## 本文
● ● ● ●

脚本:若槻文三 監督:鈴木俊継
ゲスト:浜村純
ストーリー・・・
SRIの三沢は、学生結婚をした友人、鬼島夫妻の家に招かれていた。2年ぶりの再会に、和やかな雰囲気が流れるが、ふと三沢が家の周りで鬼島の父親を見かけたと話すと、二人の顔色が急に曇る。
鬼島によれば、不仲の父親とは依然、別居していると言う。
三沢はそのまま鬼島家に泊まることになるが、深夜、何者かが就寝中の三沢にナイフを持って襲いかかり、三沢は手の甲を切られてしまう。
その頃、鬼島家の近くを帰宅途中のサラリーマンが、道端にフランス人形が立っているのを見かける。
何気なく通り過ぎ、ふと振り向くと人形はナイフで斬りかかってきた。
そして、サラリーマンは、刺殺されてしまう。
その死体を後に人形はどこかへ歩き去っていった。
事件の捜査を始めた町田警部は、同時刻に三沢が同じようにナイフで負傷していると言う聞き込みを受け、三沢を参考人として呼び出す。
三沢はすぐ解放されるが、その帰り道、またあの人形が三沢の後をつけてきて襲ってくる。
三沢は額に傷を受けただけで、なんとか逃げる。 
その頃、鬼島は気になって、田園調布の父親の家を訪ねる。
鬼島「ちょっと心配になって」

● ● ● ●

## 記述問題 A
上のあらすじについて、次の(i)〜(iii)がそれぞれ内容と合っているかを「はい」か「いいえ」で答え、判断の決め手となるあらすじの語句を一字も変えずに引用せよ。(i) 三沢は鬼島の家に泊まった。(ii) 帰宅途中のサラリーマンは人形に襲われたが命は助かった。(iii) 帰り道で人形に襲われた三沢は、額に傷を負った。

## 抜粋データ

● ● ● ●

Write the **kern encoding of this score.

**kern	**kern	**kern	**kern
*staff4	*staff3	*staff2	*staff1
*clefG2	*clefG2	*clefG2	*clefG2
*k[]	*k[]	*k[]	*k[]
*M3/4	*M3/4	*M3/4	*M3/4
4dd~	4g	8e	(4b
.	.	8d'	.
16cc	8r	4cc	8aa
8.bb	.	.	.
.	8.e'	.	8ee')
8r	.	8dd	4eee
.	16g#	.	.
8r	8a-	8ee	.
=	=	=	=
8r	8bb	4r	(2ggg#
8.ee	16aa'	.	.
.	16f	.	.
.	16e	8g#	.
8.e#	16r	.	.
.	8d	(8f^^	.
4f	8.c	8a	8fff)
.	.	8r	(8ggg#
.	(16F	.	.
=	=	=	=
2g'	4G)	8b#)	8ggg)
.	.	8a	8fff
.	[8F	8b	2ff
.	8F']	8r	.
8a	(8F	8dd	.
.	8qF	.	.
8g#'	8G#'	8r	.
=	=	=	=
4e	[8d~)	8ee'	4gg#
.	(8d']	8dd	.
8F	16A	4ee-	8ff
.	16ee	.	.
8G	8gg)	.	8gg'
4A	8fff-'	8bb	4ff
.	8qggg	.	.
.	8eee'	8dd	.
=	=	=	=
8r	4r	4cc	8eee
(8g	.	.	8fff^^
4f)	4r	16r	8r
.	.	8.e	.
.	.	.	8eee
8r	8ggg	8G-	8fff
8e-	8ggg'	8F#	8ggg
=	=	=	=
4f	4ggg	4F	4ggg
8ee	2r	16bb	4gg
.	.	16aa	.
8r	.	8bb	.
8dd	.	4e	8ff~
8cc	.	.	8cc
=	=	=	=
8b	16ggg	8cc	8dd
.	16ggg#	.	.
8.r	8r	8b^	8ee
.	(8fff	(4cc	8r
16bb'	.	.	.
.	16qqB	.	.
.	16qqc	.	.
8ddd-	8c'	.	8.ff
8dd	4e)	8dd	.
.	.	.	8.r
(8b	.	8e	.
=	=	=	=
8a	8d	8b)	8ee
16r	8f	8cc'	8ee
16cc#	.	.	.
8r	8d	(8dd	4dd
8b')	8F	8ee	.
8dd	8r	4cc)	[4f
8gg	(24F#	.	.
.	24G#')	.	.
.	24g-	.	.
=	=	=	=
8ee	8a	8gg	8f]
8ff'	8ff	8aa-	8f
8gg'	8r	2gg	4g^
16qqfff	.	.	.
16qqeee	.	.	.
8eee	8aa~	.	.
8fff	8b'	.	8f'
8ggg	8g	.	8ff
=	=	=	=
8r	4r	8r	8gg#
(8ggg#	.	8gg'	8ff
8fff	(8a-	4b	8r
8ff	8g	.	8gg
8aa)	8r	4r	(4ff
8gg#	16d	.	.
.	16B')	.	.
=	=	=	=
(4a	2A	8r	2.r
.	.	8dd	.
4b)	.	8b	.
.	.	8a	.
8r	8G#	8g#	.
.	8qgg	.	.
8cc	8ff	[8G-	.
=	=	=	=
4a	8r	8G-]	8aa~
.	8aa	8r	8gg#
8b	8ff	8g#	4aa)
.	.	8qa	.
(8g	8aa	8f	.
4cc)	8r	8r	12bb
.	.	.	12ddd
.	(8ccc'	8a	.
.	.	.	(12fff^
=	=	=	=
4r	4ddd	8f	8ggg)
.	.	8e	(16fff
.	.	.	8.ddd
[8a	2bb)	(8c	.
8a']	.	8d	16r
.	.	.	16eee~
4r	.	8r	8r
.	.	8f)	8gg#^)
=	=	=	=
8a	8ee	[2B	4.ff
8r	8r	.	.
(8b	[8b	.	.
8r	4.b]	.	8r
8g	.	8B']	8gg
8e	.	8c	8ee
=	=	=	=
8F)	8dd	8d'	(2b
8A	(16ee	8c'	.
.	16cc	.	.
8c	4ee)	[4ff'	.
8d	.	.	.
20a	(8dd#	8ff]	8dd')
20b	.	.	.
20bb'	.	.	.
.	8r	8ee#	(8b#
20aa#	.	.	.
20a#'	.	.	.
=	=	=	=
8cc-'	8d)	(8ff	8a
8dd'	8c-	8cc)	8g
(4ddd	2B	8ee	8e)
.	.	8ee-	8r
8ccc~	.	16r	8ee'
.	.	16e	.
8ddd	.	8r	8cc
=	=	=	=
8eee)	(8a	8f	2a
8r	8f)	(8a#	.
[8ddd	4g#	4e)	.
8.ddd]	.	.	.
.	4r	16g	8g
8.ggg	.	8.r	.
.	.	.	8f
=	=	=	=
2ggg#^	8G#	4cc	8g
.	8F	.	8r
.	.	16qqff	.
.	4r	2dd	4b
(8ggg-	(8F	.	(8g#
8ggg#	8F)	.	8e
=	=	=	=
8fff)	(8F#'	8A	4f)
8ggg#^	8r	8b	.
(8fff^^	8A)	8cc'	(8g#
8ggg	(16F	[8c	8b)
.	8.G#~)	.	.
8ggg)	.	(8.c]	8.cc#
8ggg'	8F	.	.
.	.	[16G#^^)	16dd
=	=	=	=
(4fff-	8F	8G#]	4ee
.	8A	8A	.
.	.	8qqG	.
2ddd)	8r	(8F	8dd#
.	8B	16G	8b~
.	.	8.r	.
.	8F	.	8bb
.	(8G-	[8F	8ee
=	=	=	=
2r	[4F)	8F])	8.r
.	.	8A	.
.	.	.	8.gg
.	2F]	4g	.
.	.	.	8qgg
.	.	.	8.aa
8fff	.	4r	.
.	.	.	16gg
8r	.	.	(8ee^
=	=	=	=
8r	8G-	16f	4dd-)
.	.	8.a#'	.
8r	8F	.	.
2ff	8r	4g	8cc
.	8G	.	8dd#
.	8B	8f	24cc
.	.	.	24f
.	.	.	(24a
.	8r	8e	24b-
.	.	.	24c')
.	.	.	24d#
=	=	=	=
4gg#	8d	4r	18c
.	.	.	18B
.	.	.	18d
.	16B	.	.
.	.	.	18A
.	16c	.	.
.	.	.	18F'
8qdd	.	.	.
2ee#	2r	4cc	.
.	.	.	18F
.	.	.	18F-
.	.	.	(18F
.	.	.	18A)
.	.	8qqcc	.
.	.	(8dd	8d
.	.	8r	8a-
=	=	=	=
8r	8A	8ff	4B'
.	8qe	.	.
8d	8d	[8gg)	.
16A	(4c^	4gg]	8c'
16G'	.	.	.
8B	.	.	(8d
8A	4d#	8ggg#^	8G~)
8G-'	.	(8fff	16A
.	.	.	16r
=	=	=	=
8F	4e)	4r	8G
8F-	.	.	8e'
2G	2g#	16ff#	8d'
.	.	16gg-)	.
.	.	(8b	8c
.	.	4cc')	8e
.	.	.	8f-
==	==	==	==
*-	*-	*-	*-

● ● ● ●

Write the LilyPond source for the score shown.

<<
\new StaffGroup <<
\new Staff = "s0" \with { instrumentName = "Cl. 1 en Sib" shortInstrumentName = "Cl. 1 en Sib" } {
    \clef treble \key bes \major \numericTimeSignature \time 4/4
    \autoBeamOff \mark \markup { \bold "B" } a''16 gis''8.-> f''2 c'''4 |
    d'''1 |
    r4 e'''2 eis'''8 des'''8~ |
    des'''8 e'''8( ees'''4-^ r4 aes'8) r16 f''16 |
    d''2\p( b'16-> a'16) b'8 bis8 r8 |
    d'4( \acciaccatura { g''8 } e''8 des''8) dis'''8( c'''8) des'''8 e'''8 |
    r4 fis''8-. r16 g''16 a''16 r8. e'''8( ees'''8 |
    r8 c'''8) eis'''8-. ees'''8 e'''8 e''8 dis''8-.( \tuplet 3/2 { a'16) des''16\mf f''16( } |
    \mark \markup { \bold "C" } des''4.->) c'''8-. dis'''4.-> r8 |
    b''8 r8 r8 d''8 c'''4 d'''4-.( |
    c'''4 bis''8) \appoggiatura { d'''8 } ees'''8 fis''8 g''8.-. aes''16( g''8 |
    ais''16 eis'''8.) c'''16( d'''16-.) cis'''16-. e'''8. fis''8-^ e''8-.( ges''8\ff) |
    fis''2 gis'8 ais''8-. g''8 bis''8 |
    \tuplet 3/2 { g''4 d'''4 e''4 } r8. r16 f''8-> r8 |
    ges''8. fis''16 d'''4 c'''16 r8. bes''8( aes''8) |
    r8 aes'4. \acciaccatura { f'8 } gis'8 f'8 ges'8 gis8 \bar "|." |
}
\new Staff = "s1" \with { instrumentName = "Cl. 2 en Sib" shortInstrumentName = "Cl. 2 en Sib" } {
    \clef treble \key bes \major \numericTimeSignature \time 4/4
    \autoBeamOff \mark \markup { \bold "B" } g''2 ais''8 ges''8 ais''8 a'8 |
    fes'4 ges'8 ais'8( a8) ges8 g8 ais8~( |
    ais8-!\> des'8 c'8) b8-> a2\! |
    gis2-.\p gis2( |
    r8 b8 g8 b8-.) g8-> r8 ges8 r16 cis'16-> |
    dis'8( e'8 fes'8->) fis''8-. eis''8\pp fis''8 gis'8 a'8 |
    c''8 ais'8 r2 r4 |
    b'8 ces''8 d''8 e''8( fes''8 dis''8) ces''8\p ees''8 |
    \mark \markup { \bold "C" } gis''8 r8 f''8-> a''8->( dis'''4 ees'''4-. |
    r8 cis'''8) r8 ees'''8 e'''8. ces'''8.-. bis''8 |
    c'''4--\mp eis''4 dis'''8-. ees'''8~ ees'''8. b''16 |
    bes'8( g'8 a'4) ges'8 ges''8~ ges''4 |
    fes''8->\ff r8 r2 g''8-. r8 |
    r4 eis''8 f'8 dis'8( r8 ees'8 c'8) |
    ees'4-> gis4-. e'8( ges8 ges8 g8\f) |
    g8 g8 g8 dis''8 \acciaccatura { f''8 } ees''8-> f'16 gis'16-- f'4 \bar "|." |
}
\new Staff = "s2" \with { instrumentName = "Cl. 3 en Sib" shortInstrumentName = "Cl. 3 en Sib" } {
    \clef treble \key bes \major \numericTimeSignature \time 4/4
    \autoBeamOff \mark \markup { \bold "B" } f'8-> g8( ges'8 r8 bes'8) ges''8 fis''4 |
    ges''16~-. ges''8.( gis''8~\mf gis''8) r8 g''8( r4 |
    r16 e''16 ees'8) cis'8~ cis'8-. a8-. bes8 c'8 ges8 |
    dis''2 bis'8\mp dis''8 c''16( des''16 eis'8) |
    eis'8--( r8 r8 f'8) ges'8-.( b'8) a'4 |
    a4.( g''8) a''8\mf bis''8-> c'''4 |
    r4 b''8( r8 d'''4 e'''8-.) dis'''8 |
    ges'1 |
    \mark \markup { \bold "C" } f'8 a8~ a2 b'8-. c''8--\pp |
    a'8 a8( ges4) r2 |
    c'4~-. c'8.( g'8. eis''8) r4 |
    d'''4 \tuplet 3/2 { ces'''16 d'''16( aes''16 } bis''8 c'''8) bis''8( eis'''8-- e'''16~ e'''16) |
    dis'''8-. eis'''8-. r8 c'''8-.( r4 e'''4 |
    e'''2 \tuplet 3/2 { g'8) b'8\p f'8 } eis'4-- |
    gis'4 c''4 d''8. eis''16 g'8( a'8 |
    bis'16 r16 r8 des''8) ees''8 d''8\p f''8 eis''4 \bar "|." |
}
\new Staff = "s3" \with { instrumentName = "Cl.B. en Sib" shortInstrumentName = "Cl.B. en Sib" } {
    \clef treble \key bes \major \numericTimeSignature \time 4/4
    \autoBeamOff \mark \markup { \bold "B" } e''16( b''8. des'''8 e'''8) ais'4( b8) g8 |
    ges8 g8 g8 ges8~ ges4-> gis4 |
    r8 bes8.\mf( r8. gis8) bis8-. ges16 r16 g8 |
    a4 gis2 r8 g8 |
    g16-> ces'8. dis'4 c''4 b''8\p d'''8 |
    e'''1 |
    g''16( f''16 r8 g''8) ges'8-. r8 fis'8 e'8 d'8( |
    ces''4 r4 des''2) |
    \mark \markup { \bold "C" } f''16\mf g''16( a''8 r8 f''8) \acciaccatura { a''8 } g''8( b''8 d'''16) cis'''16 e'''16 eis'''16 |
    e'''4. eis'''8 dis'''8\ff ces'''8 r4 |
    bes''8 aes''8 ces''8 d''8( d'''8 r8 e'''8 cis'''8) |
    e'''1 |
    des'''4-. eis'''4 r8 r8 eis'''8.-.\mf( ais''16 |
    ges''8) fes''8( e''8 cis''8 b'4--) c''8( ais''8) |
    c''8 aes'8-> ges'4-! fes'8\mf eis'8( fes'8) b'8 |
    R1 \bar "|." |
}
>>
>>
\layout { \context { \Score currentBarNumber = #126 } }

● ● ● ●

## 記述問題 B
上の行から「Write」という文字列を含むものをすべて見つけ、それぞれ一字も変えずに書き写してください。

## 解答例 A
(i) はい:「三沢はそのまま鬼島家に泊まることになる」
(ii) いいえ:「サラリーマンは、刺殺されてしまう」
(iii) はい:「三沢は額に傷を受けただけで、なんとか逃げる」

## 解答例 B
Write the **kern encoding of this score.
Write the LilyPond source for the score shown.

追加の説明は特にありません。